Basic guidelines for commentary style
1. Be concise. A long-winded comment is more likely to be skimmed than read, and the reader may miss the point you're trying to make. (On the other hand, don't be so terse as to be cryptic.)
2. Cite sources. Tell us where you found that conflict, or the source for that surname. For uncommon sources, give the author, title, page number, and (if needful) the publisher. For common sources, it's enough to give the author and page number (e.g., "Withycombe, p.74; Parker, p.111.")
3. Emphasize the subjects you know. If you're particularly knowledgeable about, say, Irish grammar, comment in detail on any Irish name submissions; if you know little or nothing about Irish names, offer no advice on them. (After awhile, the rest of the College will recognize your expertise, and your comments need not be as detailed .... though you should always be prepared to support what you say.)

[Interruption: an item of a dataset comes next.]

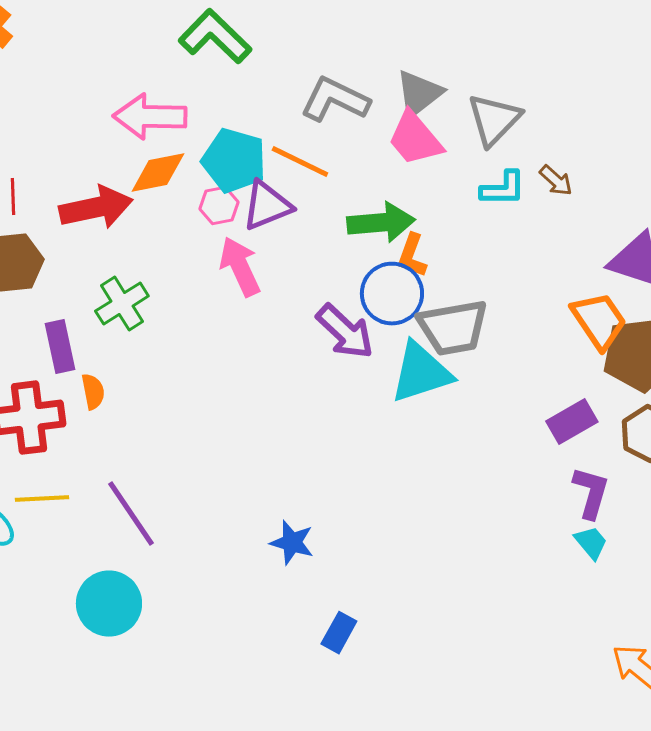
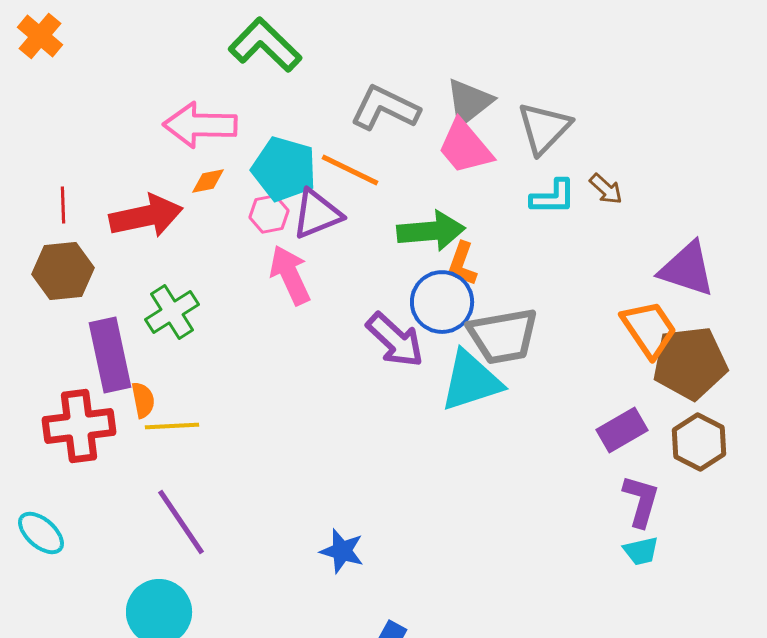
orange diamond: (158, 173) -> (208, 181), size x0.6
purple rectangle: (60, 347) -> (110, 355), size x1.4
yellow line: (42, 499) -> (172, 426), moved
cyan trapezoid: (591, 543) -> (641, 551), turned 117

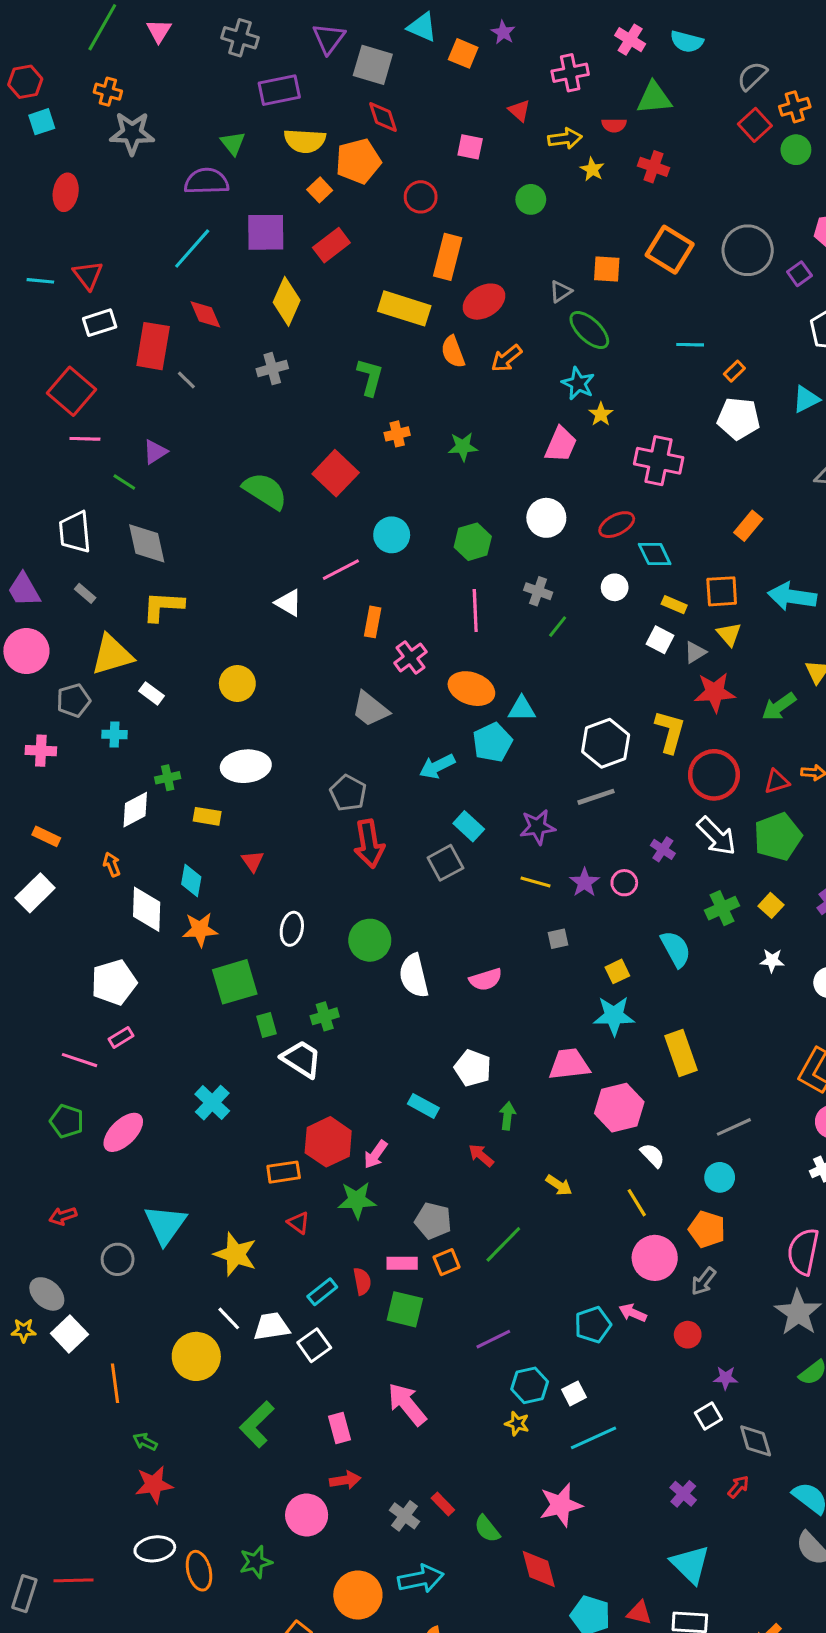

4. Discuss all the problems a submission might have -- don't simply stop after sufficient grounds have been found for a return. Nor should any commenter assume that "someone else will mention this problem" (or "check for conflict", or whatever). The only way to guarantee that Laurel will see a problem is to mention it.
5. Facts should be presented as facts; opinions based on facts should be presented as opinions. Uninformed biases shouldn't be presented at all.
6. If no one comments on a submission, Laurel can assume it's fully acceptable to the CoA. Silence gives consent.
7. Above all, be courteous. Give the submitter, and the submitting heralds, the benefit of the doubt. Keep your remarks calm, polite, and non-personal; Laurel's decisions will be based on evidence, not invective.
Special Tips for Electronic Commentary
1. Identify your diskette. Your name, at the very least, should be on the label of the diskette; your address, and the word-processing format you use, are very helpful.
2. It's useful if each individual comment on the disk is tagged, with your name or heraldic title. These tags needn't be on the photocopies that are mailed to the College at large, or on the file copy sent to Laurel; they only need to be on the working copy. Cut-and-paste functions make tagging each comment relatively easy.
3. Laurel usually returns each diskette with a copy of the most recent LoAR. Therefore, make sure the files on the diskette are unimportant enough to be erased if necessary.
1. The job of a commenting herald can easily take as much time and energy as you care to give it. Budget yourself accordingly, so you won't burn out after six months. (The College doesn't want a trail of charred corpses on its conscience.....)
2. It's easy to fall into a habit of saying the same thing many times, in exactly the same words. ("Draw the [charge] bigger" -- said twenty times.) This is particularly easy with word-processors, with their cut-and-paste macros. It's a convenient tool, but it can distract your readers from the message you're trying to convey.
3. Asking a doubting question -- without trying to answer it -- doesn't accomplish very much. If you have an objection, state it as such, and back it up with evidence. If no evidence is immediately to hand, at least state your reasoning. Don't just cast doubts.
4. A bit of humor can make your letters much more readable. However, don't mistake the icing for the cake; the commenter's job is commentary, not entertainment.
5. Many commenters seem to have a "button", one special issue about which they feel strongly, and which keeps appearing in their commentary. (Some commenters have several buttons.) As long as an issue remains unresolved, it's appropriate to keep mentioning it. Once it's debated and resolved, though, it should be considered settled, pending new evidence; the College needs to move on to other issues.